The Rosetta craft blasted into orbit from Kourou, French Guiana, aboard an Ariane-5 rocket at 4:17 a.m. local time. Scientists then waited a tense two hours for the automated firing of the rocket’s upper stage, boosting the craft to the nearly 25,000 mph needed to escape Earth’s gravitational field.

European Space Agency controllers in Darmstadt then took command of the 3-ton craft – named for the Rosetta stone whose inscriptions provided the key to Egyptian hieroglyphs – and began bringing its systems to life, spreading its 105-foot solar panels and pointing them toward the sun to get electrical power.

Mission controllers toasted the launch, more than a year behind its original schedule, with champagne. ESA abandoned a January 2003 date after another rocket in the Ariane-5 family veered off course the previous month and had to be destroyed.
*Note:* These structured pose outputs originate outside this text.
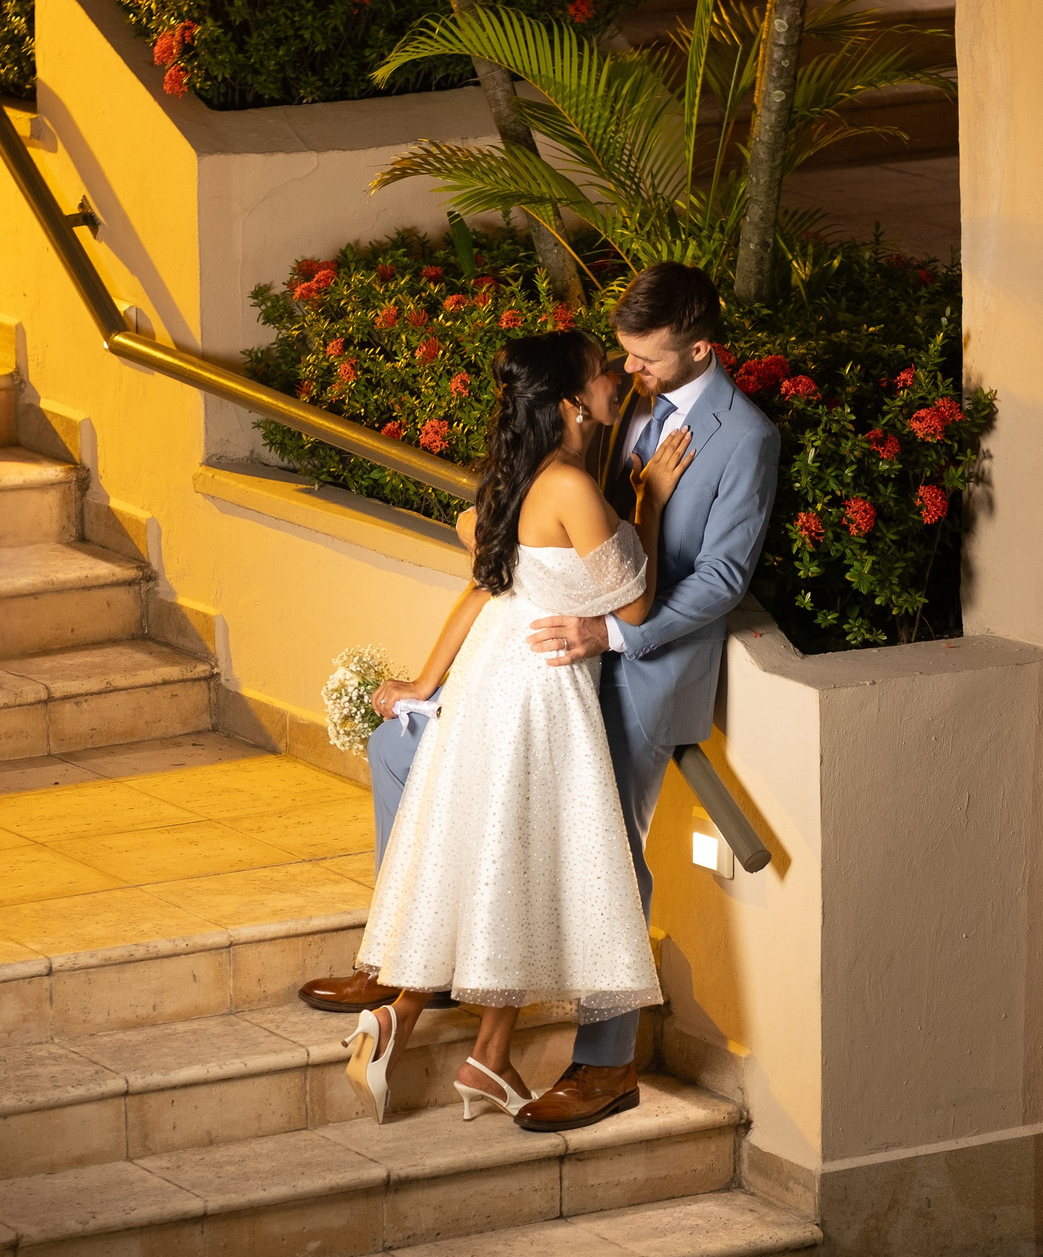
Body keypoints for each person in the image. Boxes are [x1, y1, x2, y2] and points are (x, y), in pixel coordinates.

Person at [304, 262, 783, 1132]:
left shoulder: (744, 437)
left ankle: (604, 1066)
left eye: (643, 359)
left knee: (608, 852)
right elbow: (538, 527)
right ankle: (416, 964)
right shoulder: (613, 405)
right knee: (406, 753)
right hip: (545, 661)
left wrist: (615, 635)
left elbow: (718, 577)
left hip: (637, 665)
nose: (628, 373)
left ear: (698, 348)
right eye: (620, 361)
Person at [336, 327, 695, 1124]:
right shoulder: (568, 485)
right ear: (572, 402)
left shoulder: (516, 474)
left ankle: (453, 1040)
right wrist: (649, 504)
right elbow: (634, 605)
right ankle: (475, 1052)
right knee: (524, 859)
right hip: (543, 685)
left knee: (501, 858)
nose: (617, 381)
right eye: (604, 374)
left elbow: (485, 578)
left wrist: (427, 682)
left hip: (492, 676)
Rosetta’s destination – in 2014 – is a comet called 67P/Churymov- Gerasimenko, an irregular chunk of ice, frozen gases, and dust discovered in 1969 by Soviet astronomers Klim Churyumov and Svetlana Gerasimenko.

The voyage will take so long because Rosetta must loop three times past Earth and once past Mars to gain speed, using the planets’ gravitational fields as slingshots.

While Rosetta orbits the comet, its lander will attempt the difficult task of touching down, using a harpoon and spikes to grab hold. The comet has a diameter of three miles at most, and therefore its gravity is very weak.